Guevara - I cannot stress this enough - the boy was a punk. A mark ass ig'nent thug-wannabe scraggly headed punk. He wasn't any different than the guy Capone had running around the neighborhood collecting protection money. The only thing to be regretted about his death is that it didn't come much sooner in his life.
His ideals & goals, if realized, would have enslaved everyone under his dominion. Marxian beliefs when realized afford the greatest tool of the tyrant that modern day man has known. In order to exercise enough power to control an economy to that degree you necessarily have the power to control the individuals within that economy & most people do not have the will power to resist using that control. Sure, they rationalize it; it's just to hasten the ideal state, etc... but they use it just the same. & to the same ends. Those ends are invariably the limitation & in some cases the extinction of personal freedom. Whether it's the main goal or just an unintended consequence is irrelevant.
He is seen possibly as a rebel fighting for the Rights of the people, but in actuality he was a rebel who disrespected the Rights of those he claiemd to be fighting for. Such is the way with most Marxists.

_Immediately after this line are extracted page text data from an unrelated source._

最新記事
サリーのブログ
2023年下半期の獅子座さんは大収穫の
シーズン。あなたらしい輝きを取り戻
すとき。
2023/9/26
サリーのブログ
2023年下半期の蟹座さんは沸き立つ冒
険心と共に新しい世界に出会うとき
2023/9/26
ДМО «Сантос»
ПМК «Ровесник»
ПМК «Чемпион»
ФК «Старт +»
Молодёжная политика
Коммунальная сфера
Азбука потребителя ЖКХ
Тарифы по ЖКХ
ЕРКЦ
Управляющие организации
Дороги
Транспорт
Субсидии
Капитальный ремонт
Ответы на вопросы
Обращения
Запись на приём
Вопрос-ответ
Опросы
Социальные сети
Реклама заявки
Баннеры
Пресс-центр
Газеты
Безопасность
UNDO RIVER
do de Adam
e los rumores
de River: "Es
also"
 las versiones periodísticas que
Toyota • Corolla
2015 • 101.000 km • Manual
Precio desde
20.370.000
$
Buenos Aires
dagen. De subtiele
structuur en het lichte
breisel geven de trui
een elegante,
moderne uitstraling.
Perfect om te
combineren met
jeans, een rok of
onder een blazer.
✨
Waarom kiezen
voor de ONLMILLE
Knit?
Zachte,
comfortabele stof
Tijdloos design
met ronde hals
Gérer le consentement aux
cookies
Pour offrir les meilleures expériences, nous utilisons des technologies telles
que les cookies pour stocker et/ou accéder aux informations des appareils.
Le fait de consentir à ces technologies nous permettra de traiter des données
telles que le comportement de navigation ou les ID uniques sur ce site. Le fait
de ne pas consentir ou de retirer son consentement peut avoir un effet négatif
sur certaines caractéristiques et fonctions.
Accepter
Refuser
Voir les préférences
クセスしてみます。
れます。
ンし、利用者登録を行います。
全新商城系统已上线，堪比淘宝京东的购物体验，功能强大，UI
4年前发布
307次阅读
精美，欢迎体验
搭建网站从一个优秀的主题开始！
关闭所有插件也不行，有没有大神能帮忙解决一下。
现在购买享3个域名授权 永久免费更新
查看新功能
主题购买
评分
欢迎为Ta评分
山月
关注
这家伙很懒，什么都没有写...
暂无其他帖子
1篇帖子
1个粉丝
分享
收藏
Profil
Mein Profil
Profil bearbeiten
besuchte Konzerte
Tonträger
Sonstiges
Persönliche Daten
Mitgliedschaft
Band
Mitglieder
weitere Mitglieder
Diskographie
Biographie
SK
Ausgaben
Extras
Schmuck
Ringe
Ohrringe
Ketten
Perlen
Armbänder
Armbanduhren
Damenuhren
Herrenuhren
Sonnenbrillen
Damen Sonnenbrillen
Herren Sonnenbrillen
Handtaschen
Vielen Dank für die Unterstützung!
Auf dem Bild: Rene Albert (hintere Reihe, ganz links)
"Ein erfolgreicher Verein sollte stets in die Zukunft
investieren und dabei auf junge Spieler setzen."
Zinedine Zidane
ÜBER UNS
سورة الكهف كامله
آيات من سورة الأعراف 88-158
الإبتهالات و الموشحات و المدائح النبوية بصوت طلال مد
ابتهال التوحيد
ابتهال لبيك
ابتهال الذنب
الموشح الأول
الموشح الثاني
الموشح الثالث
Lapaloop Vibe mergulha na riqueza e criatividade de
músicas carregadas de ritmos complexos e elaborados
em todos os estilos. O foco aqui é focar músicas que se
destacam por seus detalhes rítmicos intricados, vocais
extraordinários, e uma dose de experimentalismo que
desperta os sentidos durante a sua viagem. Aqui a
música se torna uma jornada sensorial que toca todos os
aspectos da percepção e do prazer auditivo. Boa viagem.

But Guevara lives on the chests of young men & women across this country. There's an anti-Guevara movement (which I understand is especially strong among Cuban born Americans) but it pales next to the cult of Che that seems to spring up anew every year from the colleges.
But perhaps my fav anti-Guevara merchandise can be found here.You'll see it at the top. It says: "My American revolutionary kicked your commie revolutionary's ass!" I’d buy it & wear it the next time I’m in Boulder, but I’d hate to be filmed for an episode of “When Pacifists Attack”.
So next time you see someone, especially a youngster, wearing a Guevara t-shirt, try to take some time & explain who Guevara really was. It's better to believe that these kids simply are ignorent of history. The alternative is to believe that they know who Guevara was & want us (as in us capitalist Americans) to die as badly as he did, which would really ruin my faith in the american fast food system.